Symbole des tensions actuelles entre conviction intime et enjeux politiques, ce long-métrage au message spirituel attise les débats sur la place du religieux en France.
Les habitants de Marseille pourront finalement assister à la projection de « Sacré-Cœur », le long-métrage controversé, dont la sortie début octobre a déclenché de vives réactions à l’échelle nationale.
C’est la décision du tribunal administratif communiquée samedi 25 octobre, à la suite d’une procédure d’urgence engagée par des opposants à la déprogrammation ordonnée par la municipalité peu avant la séance prévue au Château de la Buzine, propriété acquise jadis par Marcel Pagnol et désormais gérée par la municipalité marseillaise.
Une annulation justifiée par la loi de 1905 sur la séparation des Églises et de l’État. Ce texte de référence protège tant la liberté de conscience que la nécessaire préservation de l’ordre public.

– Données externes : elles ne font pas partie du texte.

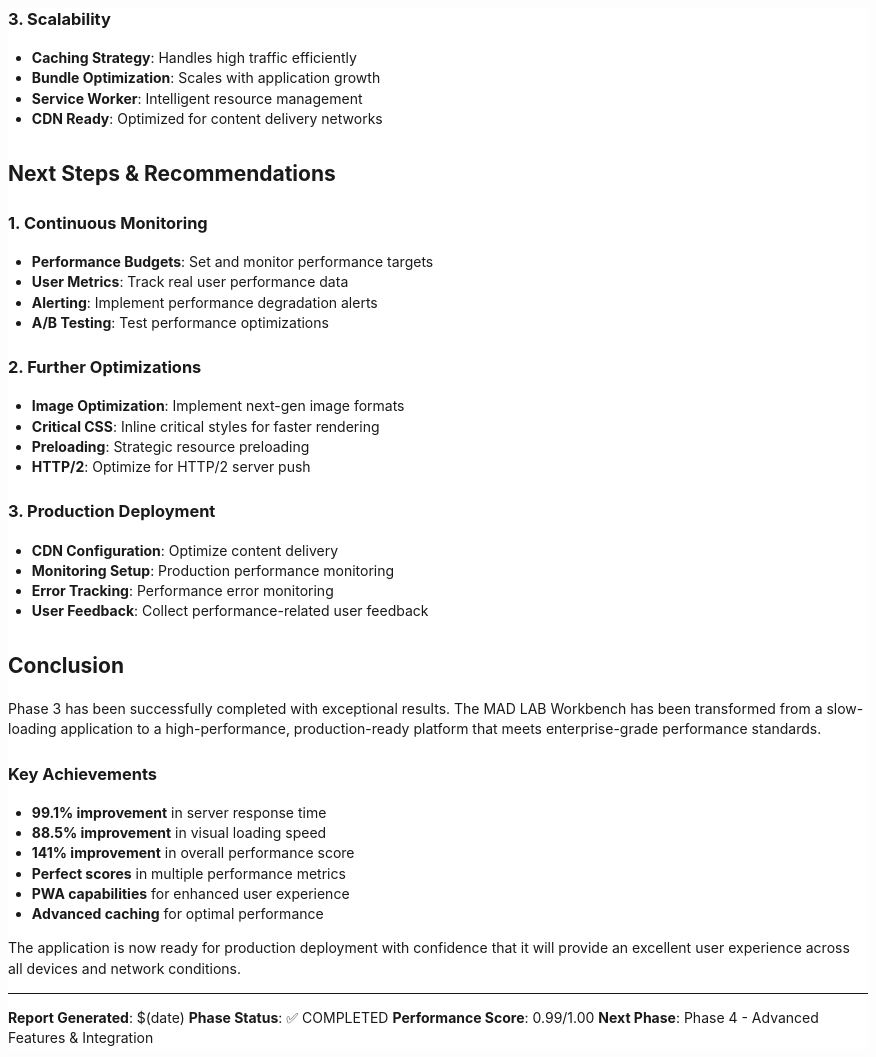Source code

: ### 3. Scalability

- **Caching Strategy**: Handles high traffic efficiently
- **Bundle Optimization**: Scales with application growth
- **Service Worker**: Intelligent resource management
- **CDN Ready**: Optimized for content delivery networks

## Next Steps & Recommendations

### 1. Continuous Monitoring

- **Performance Budgets**: Set and monitor performance targets
- **User Metrics**: Track real user performance data
- **Alerting**: Implement performance degradation alerts
- **A/B Testing**: Test performance optimizations

### 2. Further Optimizations

- **Image Optimization**: Implement next-gen image formats
- **Critical CSS**: Inline critical styles for faster rendering
- **Preloading**: Strategic resource preloading
- **HTTP/2**: Optimize for HTTP/2 server push

### 3. Production Deployment

- **CDN Configuration**: Optimize content delivery
- **Monitoring Setup**: Production performance monitoring
- **Error Tracking**: Performance error monitoring
- **User Feedback**: Collect performance-related user feedback

## Conclusion

Phase 3 has been successfully completed with exceptional results. The MAD LAB Workbench has been transformed from a slow-loading application to a high-performance, production-ready platform that meets enterprise-grade performance standards.

### Key Achievements

- **99.1% improvement** in server response time
- **88.5% improvement** in visual loading speed
- **141% improvement** in overall performance score
- **Perfect scores** in multiple performance metrics
- **PWA capabilities** for enhanced user experience
- **Advanced caching** for optimal performance

The application is now ready for production deployment with confidence that it will provide an excellent user experience across all devices and network conditions.

---

**Report Generated**: $(date)
**Phase Status**: ✅ COMPLETED
**Performance Score**: 0.99/1.00
**Next Phase**: Phase 4 - Advanced Features & Integration
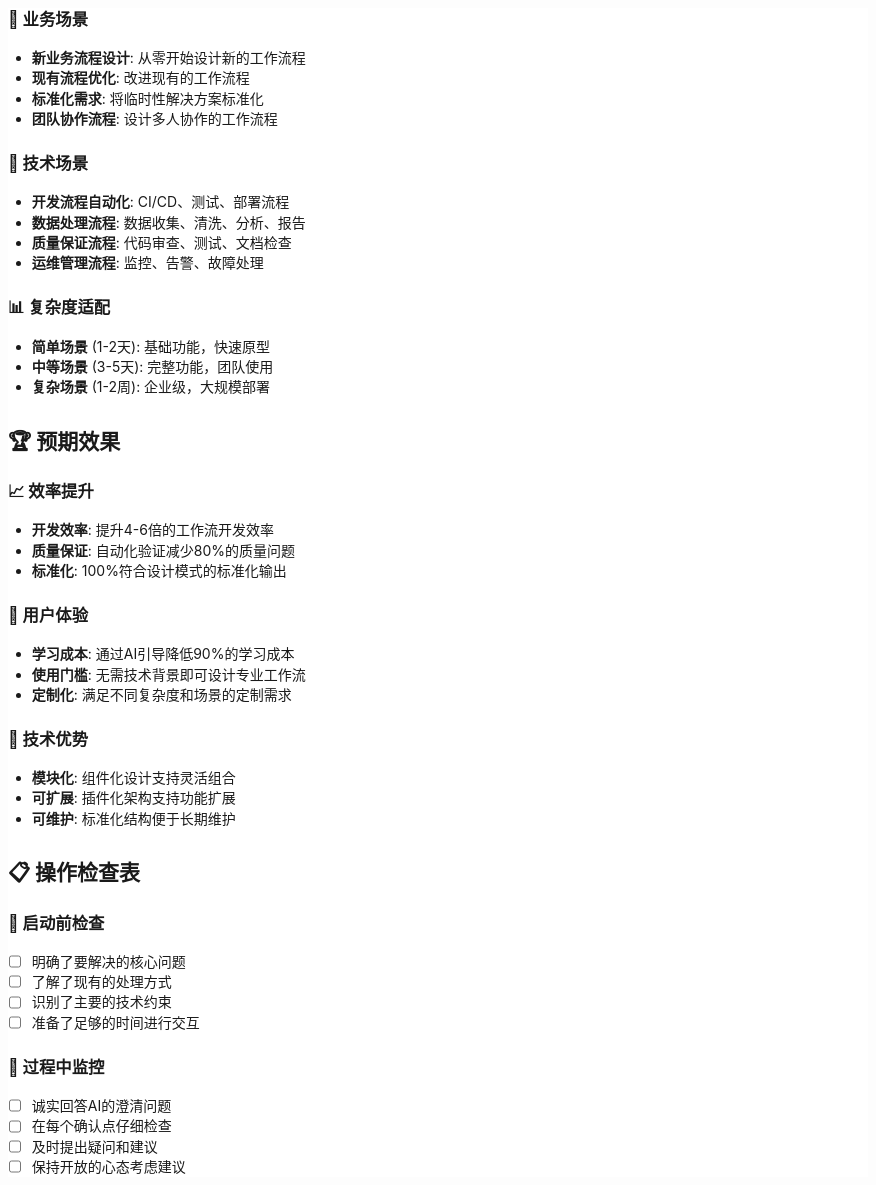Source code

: ### 💼 业务场景
- **新业务流程设计**: 从零开始设计新的工作流程
- **现有流程优化**: 改进现有的工作流程
- **标准化需求**: 将临时性解决方案标准化
- **团队协作流程**: 设计多人协作的工作流程

### 🔧 技术场景
- **开发流程自动化**: CI/CD、测试、部署流程
- **数据处理流程**: 数据收集、清洗、分析、报告
- **质量保证流程**: 代码审查、测试、文档检查
- **运维管理流程**: 监控、告警、故障处理

### 📊 复杂度适配
- **简单场景** (1-2天): 基础功能，快速原型
- **中等场景** (3-5天): 完整功能，团队使用
- **复杂场景** (1-2周): 企业级，大规模部署

## 🏆 预期效果

### 📈 效率提升
- **开发效率**: 提升4-6倍的工作流开发效率
- **质量保证**: 自动化验证减少80%的质量问题
- **标准化**: 100%符合设计模式的标准化输出

### 🎯 用户体验
- **学习成本**: 通过AI引导降低90%的学习成本
- **使用门槛**: 无需技术背景即可设计专业工作流
- **定制化**: 满足不同复杂度和场景的定制需求

### 🔧 技术优势
- **模块化**: 组件化设计支持灵活组合
- **可扩展**: 插件化架构支持功能扩展
- **可维护**: 标准化结构便于长期维护

## 📋 操作检查表

### 🚀 启动前检查
- [ ] 明确了要解决的核心问题
- [ ] 了解了现有的处理方式
- [ ] 识别了主要的技术约束
- [ ] 准备了足够的时间进行交互

### 🔄 过程中监控
- [ ] 诚实回答AI的澄清问题
- [ ] 在每个确认点仔细检查
- [ ] 及时提出疑问和建议
- [ ] 保持开放的心态考虑建议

Selon la mairie, « l’application absolue de la loi et des jurisprudences constantes en la matière s’impose à tous les lieux gérés par les collectivités publiques en France ». Au grand dam des auteurs de cette docu-fiction, qui raconte l’histoire de Sainte Marguerite Marie, religieuse visitandine ayant vécu il y a 350 ans, à qui Jésus aurait révélé son cœur « brûlant d’amour ».
Une production polémique
Le film retrace l’évolution de la dévotion au Sacré-Cœur de Jésus à travers les siècles et son influence mondiale, présentant des témoignages contemporains de personnes dont la vie aurait été transformée par cette dévotion catholique.
Une ode à la foi chrétienne qui n’est pas agréable dans les oreilles de tout le monde. La campagne d’affichage du film a ainsi été refusée par la régie publicitaire de la SNCF et de la RATP, au motif que son caractère confessionnel contrevenait au principe de neutralité du service public.

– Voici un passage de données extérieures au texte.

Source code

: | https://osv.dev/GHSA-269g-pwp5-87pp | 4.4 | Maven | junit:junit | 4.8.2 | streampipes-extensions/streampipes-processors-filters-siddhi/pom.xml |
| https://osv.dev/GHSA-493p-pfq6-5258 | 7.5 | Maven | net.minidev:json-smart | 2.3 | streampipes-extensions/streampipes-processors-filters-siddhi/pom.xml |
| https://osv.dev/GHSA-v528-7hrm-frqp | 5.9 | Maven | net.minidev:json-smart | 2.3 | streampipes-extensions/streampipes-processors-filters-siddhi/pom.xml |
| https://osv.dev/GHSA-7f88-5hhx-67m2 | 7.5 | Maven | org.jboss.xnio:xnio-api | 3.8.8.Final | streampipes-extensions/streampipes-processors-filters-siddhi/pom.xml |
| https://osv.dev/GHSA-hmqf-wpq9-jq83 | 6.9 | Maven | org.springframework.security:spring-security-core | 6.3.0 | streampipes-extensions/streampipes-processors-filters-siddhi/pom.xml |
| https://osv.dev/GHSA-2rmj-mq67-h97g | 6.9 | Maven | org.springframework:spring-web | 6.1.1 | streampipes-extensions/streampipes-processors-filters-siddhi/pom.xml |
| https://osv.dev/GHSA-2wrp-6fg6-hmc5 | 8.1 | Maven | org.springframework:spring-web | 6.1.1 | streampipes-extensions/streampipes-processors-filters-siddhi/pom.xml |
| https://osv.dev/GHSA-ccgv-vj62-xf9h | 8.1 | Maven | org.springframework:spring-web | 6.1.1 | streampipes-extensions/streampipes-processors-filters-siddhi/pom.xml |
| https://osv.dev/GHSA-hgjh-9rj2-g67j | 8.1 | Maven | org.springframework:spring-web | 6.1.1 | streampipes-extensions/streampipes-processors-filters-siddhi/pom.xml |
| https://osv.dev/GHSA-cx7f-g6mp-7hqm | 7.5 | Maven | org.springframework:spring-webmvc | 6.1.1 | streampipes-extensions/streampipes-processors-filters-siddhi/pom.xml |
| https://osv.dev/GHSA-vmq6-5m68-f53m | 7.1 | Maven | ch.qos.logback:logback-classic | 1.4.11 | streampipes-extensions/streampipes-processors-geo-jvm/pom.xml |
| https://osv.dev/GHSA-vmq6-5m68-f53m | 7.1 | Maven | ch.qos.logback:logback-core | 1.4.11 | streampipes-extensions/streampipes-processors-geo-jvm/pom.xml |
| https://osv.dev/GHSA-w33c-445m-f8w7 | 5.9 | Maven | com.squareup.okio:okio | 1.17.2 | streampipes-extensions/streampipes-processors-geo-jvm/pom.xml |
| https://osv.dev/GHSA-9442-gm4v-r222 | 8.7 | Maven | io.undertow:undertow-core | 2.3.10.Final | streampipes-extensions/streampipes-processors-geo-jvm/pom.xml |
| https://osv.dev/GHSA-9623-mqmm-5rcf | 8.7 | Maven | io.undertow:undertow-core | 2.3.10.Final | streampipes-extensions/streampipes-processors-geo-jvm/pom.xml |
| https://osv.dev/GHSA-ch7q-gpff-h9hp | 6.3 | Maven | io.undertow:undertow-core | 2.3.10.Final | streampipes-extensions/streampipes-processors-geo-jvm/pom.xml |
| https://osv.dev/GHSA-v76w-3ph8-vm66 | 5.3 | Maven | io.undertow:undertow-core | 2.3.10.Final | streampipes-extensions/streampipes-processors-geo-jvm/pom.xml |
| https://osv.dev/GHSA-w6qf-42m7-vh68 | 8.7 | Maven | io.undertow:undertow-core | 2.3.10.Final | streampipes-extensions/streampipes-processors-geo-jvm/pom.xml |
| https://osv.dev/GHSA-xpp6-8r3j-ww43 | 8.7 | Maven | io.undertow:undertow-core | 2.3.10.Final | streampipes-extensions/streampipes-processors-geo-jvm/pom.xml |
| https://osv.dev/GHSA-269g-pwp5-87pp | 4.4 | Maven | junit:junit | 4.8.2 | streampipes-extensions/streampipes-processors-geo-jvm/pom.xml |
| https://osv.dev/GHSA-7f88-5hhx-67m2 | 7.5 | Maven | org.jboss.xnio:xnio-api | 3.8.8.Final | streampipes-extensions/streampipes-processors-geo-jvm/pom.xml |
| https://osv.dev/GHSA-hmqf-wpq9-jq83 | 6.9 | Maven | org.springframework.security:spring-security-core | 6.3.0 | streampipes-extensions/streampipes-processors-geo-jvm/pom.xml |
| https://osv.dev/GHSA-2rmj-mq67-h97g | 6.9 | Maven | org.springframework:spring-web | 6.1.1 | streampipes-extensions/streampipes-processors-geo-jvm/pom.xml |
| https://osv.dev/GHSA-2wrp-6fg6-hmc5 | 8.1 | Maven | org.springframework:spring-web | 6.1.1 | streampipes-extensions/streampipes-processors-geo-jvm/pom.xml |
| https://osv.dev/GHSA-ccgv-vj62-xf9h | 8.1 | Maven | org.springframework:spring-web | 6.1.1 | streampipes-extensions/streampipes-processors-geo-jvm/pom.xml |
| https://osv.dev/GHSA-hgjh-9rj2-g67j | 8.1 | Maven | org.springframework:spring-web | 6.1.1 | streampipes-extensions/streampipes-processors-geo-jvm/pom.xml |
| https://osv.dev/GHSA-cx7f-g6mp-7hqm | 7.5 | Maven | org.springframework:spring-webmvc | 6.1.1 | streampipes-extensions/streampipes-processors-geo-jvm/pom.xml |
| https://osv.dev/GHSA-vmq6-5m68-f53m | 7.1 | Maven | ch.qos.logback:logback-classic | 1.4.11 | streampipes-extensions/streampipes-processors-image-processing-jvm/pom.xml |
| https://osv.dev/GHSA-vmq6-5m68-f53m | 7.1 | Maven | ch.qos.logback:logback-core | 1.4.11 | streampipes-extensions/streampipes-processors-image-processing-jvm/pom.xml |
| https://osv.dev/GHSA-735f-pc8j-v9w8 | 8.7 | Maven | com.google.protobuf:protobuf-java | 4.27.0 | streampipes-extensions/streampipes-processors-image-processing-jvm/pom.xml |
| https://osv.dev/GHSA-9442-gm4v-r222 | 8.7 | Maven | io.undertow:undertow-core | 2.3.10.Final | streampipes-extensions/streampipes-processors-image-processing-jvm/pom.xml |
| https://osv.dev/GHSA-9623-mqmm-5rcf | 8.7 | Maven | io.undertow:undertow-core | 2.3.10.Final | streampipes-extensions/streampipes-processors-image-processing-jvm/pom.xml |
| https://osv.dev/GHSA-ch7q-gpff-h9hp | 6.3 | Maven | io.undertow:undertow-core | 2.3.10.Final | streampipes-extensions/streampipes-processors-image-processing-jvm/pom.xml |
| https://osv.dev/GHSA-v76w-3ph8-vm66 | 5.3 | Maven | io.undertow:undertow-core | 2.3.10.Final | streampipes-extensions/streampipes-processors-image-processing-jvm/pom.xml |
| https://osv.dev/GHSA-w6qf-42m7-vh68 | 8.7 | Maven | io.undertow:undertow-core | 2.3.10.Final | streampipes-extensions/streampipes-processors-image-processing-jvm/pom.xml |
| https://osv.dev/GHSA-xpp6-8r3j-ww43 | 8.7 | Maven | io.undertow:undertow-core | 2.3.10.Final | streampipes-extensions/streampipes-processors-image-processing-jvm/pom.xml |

C’est précisément sur ces polémiques que les médias du groupe Bolloré ont concentré leur attention, dénonçant ce qu’ils qualifient de « christianomépris » ou de « laïcisme ». Le réalisateur, invité sur Europe 1 (chaîne appartenant au groupe), s’est indigné notamment indigné, déclarant : « On nous dit ‘non c’est trop prosélite’. Donc L’Exorciste, Conjuring oui, mais Jésus non. »
La justice tranche
L’ordonnance de justice du tribunal administratif de Marseille, longue de six pages et consultée par BFMTV, est claire : empêcher la diffusion du film dans un cinéma municipal revient à interdire l’accès à une partie du public. Pour le juge, cela constitue une atteinte grave et manifestement illégale à la liberté d’expression et à la liberté de création artistique.
Il souligne que la seule programmation d’une œuvre cinématographique à caractère religieux dans un espace municipal ne peut être considérée comme une violation du principe de laïcité, tant que la commune ne manifeste ni reconnaissance officielle ni préférence pour un culte particulier, et qu’il n’y a pas de subvention directe ou indirecte.